Si parlava da tempo di riforme in Italia: il nuovo presidente del Consiglio iniziò ad attuarle.
In italiano c’è una parola alata: “Tra il dire e il fare c’è di mezzo il mare”. su un ponte progettato e mai realizzato sullo Stretto di Messina.
Il rapporto tra l’Italia continentale e la Sicilia è stato discusso in Italia fin dai tempi di Garibaldi. Centinaia di milioni di euro sono stati spesi per studi e piani di costruzione, ci sono progetti pronti da realizzare e un consorzio chiamato Eurolink dovrebbe realizzare un ponte di tre chilometri. La macchina da costruzione non è mai stata utilizzata, ma l’esercito di avvocati ha citato in giudizio lo stato italiano per conto di Eurolink per 700 milioni di euro di danni dopo che il progetto del ponte è stato fermato politicamente.
Finora, la maggior parte delle riforme sono state simili: ogni nuovo governo – e negli ultimi dieci anni ce ne sono stati otto – annuncia piani per modernizzare l’Italia e rendere l’economia di nuovo competitiva dopo due decenni di crisi. Ma ancora e ancora il mare era tra i due. L’ex speranza, Matteo Renzi, ha promesso “riforma ogni mese” con vigore giovanile nel 2014 – due anni dopo ha fallito a causa del suo progetto principale, la revisione della costituzione.
L’unica riforma degna di nota negli ultimi anni è stata attuata da Mario Monti nel 2012: ha portato l’età pensionabile a cinque anni. Nel 2019, queste riforme sono state annullate sotto la pressione dell’allora ministro dell’Interno populista di destra Matteo Salvini. Tuttavia, l’ex capo della Bce e primo ministro in carica Mario Draghi non ha né il desiderio di riforma né le competenze necessarie per affrontare la tardiva ristrutturazione dell’Italia. A testimonianza della sua determinazione si trova il “Piano nazionale per la ricostruzione e la resilienza” (PNRR) che il governo ha inviato il 30 aprile alla Commissione dell’Unione Europea.

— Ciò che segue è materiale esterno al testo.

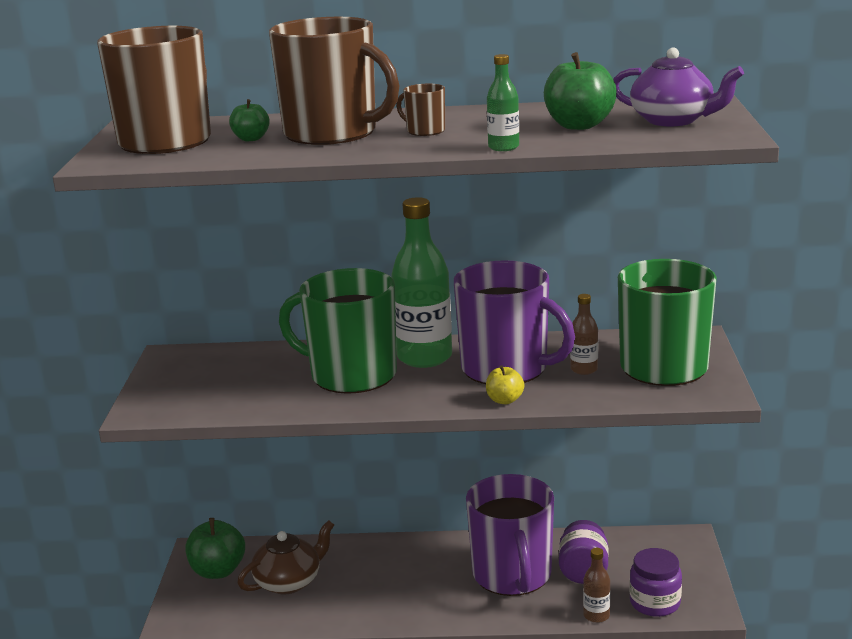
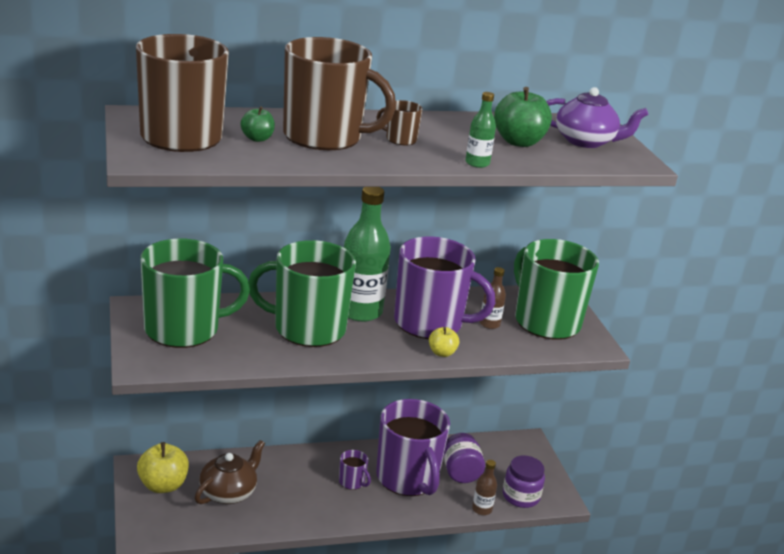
camera: 20 degrees left, 5 degrees up
green apple [186,518,245,579] -> yellow apple [137,442,189,493]
none -> green mug [140,239,250,348]
none -> purple mug [339,450,371,490]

Ha descritto il progetto di utilizzo di circa 200 miliardi di euro che l’Italia vuole affrontare grazie all’aiuto del fondo UE per la ricostruzione Next Generation. Il capitolo sui piani di riforma del PNRR conta ormai quaranta pagine: nella precedente bozza di governo di Giuseppe Conte era solo una pagina. Le riforme più importanti che il nuovo governo ha intrapreso riguardano l’amministrazione dello Stato e quindi la burocrazia ridondante e la magistratura inefficiente.
Fare un uso migliore dei soldi dell’UE
Si tratta di due ambiti che da decenni paralizzano il Paese e l’economia e mettono a rischio anche la realizzazione di vari progetti di ricostruzione. Il pericolo principale non è che 200 miliardi penetrino in qualche canale oscuro o vengano sprecati in progetti inutili: che ciò non accada, Draghi si considera una garanzia. Al contrario, la preoccupazione più grande del presidente del Consiglio è che i soldi non fluiscano in primo luogo poiché i burocrati e le istituzioni italiane non saranno in grado di attuare i progetti pianificati entro le scadenze ravvicinate fissate dall’UE.
Le preoccupazioni di Draghi sono fondate: tra il 2014 e il 2020, infatti, l’Italia ha richiesto solo il 40 per cento circa dei fondi approvati da Bruxelles ai fondi strutturali dell’Ue. A causa della non chiara delimitazione delle competenze tra Stati e regioni, nonché delle innumerevoli possibilità di ricorso e dei lunghi procedimenti biblici da parte dei tribunali, in Italia sono bloccati da anni decine di grandi progetti per un volume complessivo di quasi 120 miliardi di euro, nonostante la loro finanziamento garantito a lungo.
A metà aprile Draghi ha nominato un totale di 29 commissari per questi 57 grandi progetti che, grazie a poteri speciali, sono stati in grado di aggirare gli ostacoli burocratici e promuovere l’attuazione dei progetti. Tuttavia, la nomina di un commissario straordinario non è una soluzione permanente.
Draghi dovrà modificare o abolire innumerevoli leggi affinché l’efficienza dell’emergenza diventi la norma nelle operazioni amministrative quotidiane. Ha dovuto anche dare una mano con una normativa che in realtà sembrava indispensabile, come la severa normativa antimafia: Perché molti funzionari: addetti ai lavori lavorano per paura di essere accidentalmente presi di mira dai pubblici ministeri – e preferiscono lasciare i progetti in un cassetto evanescente solo per evitare fare errori.